**THE DATA:**

::::::

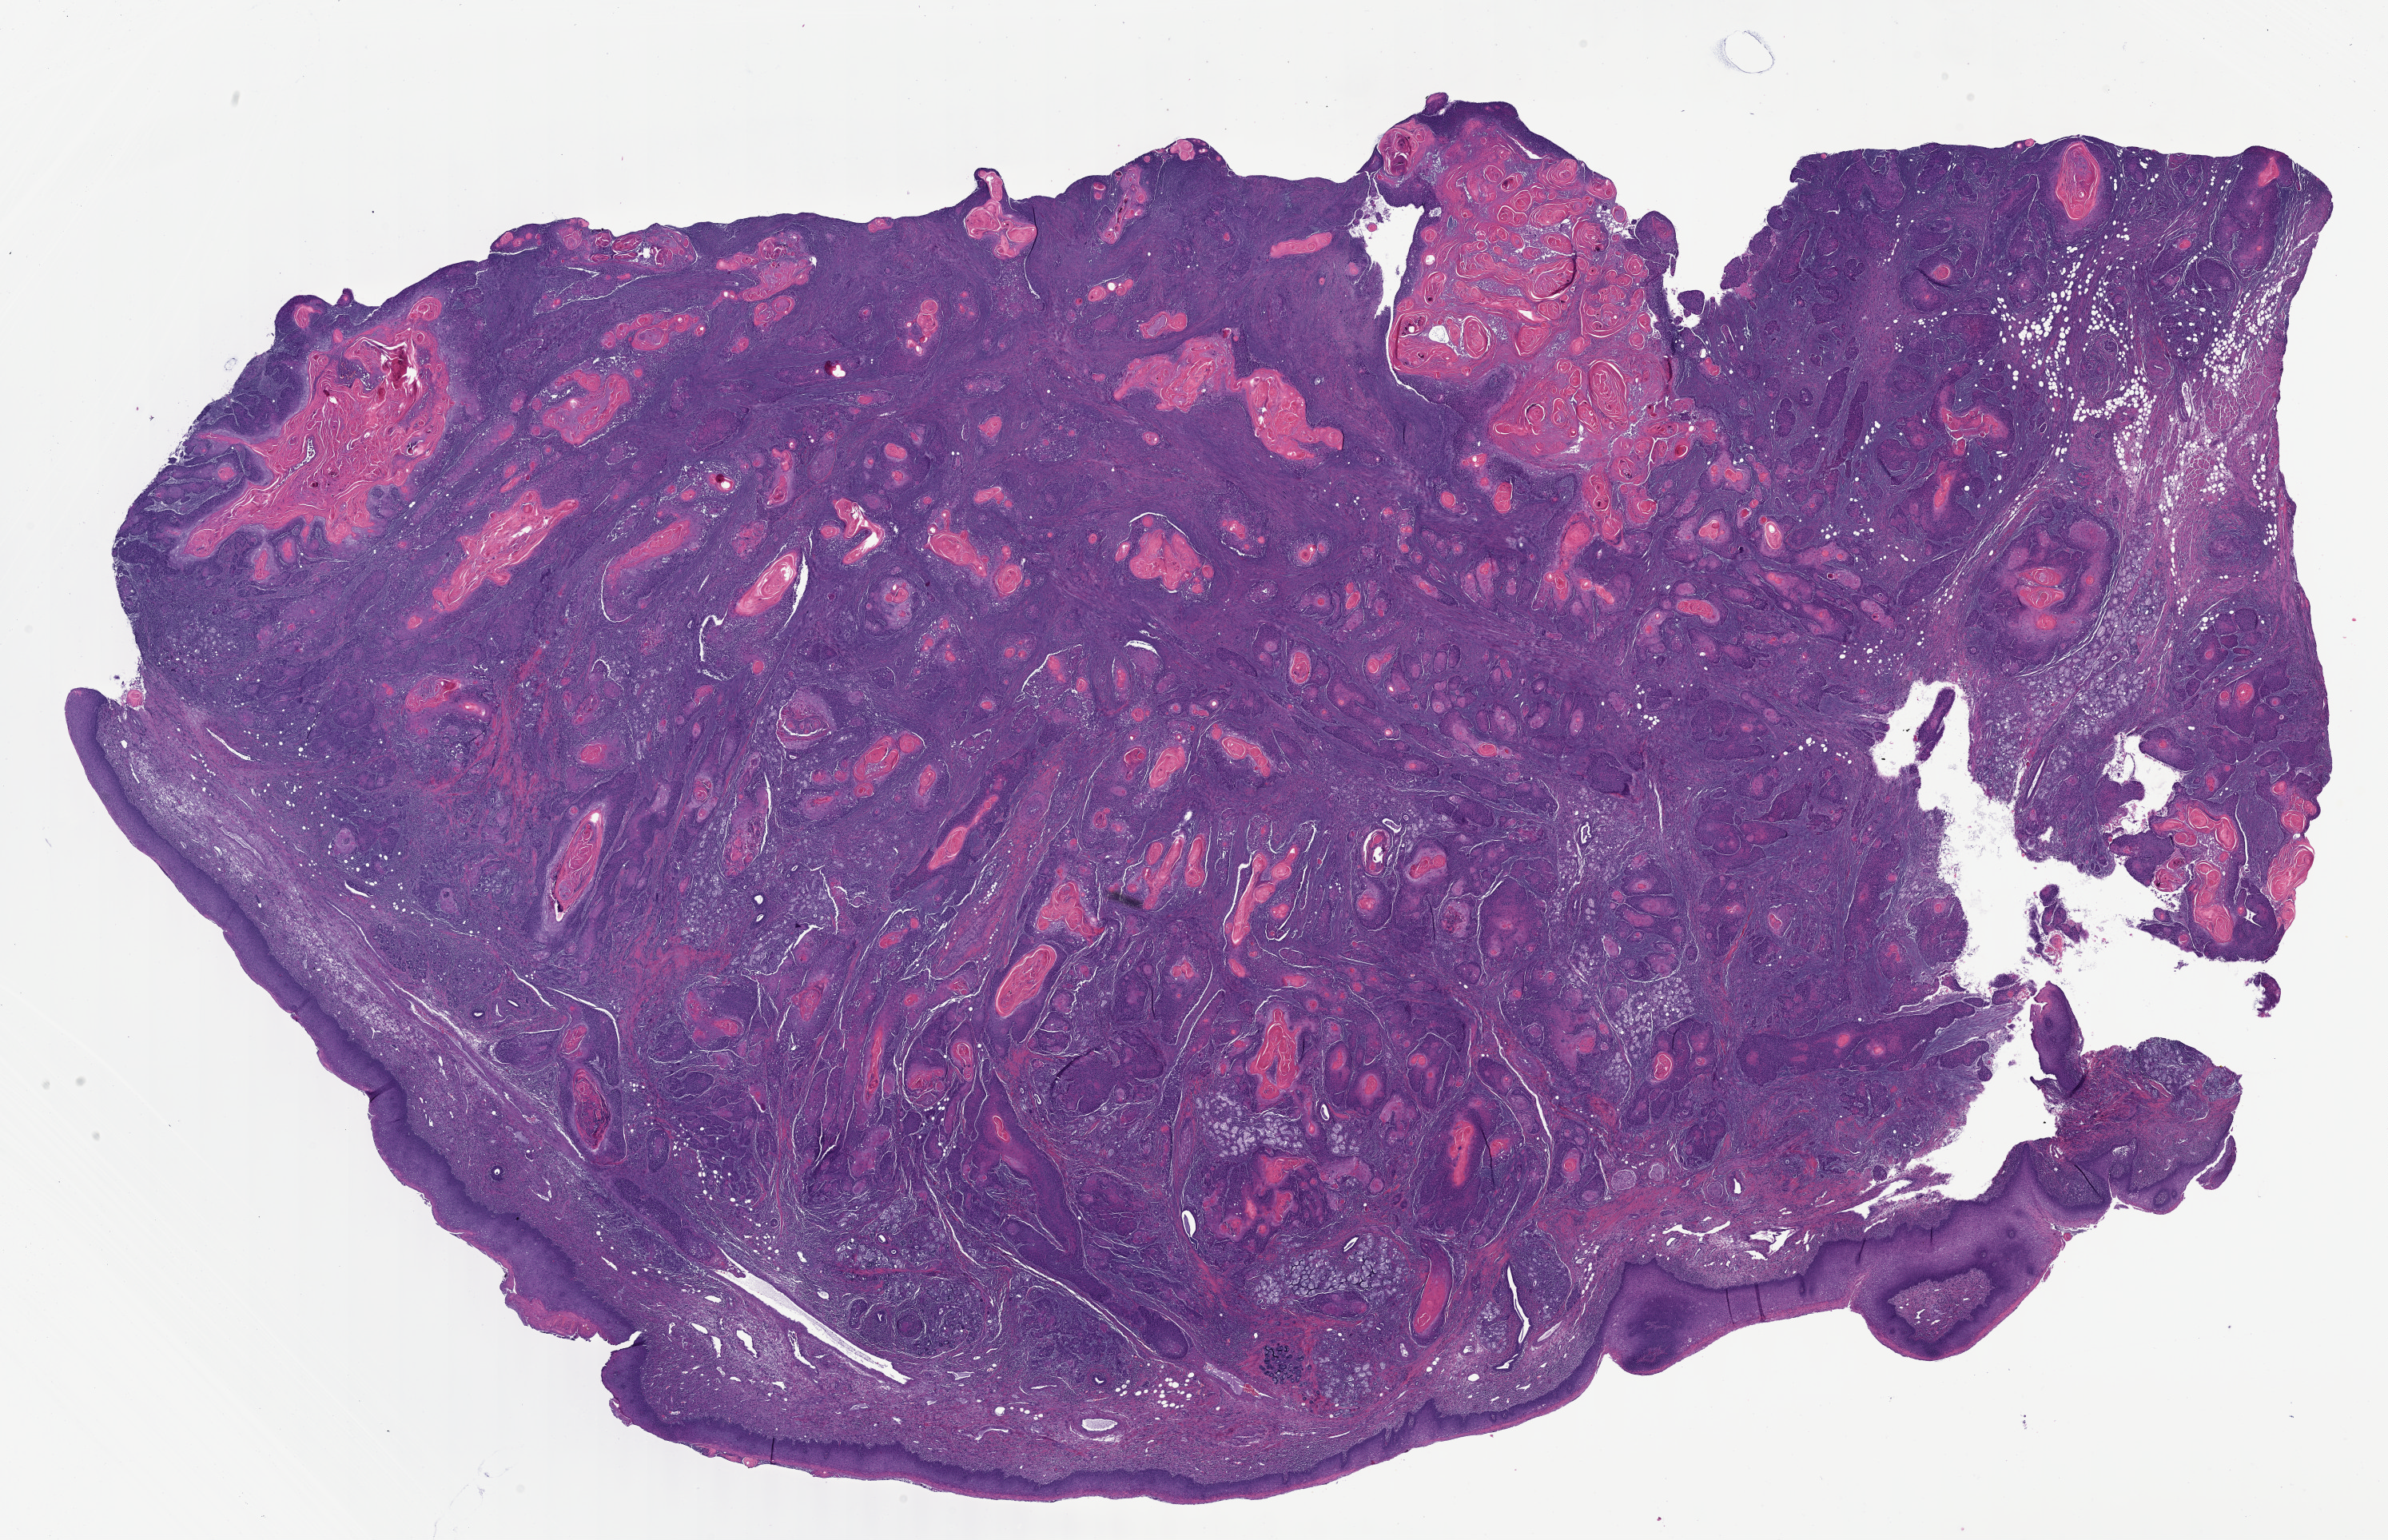
Digitized H&E tissue section (whole slide) — low-resolution overview of the scanned area, about 24.1 x 15.6 mm (acquisition: 40x scan). Formalin-fixed paraffin-embedded (FFPE) diagnostic section. Sample: primary tumour, head and neck. Male patient; age at initial diagnosis 62 years. Histologic grade: G2 (moderately differentiated).
- AJCC pathologic stage: IVA
- diagnosis: Squamous cell carcinoma, NOS (base of tongue, NOS)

::::::

**TASK DETAILS:** Search the preceding listing for the word "diagnosis" and pull out every line that holds it.

**TASK RESPONSE:**
Digitized H&E tissue section (whole slide) — low-resolution overview of the scanned area, about 24.1 x 15.6 mm (acquisition: 40x scan). Formalin-fixed paraffin-embedded (FFPE) diagnostic section. Sample: primary tumour, head and neck. Male patient; age at initial diagnosis 62 years. Histologic grade: G2 (moderately differentiated).
- diagnosis: Squamous cell carcinoma, NOS (base of tongue, NOS)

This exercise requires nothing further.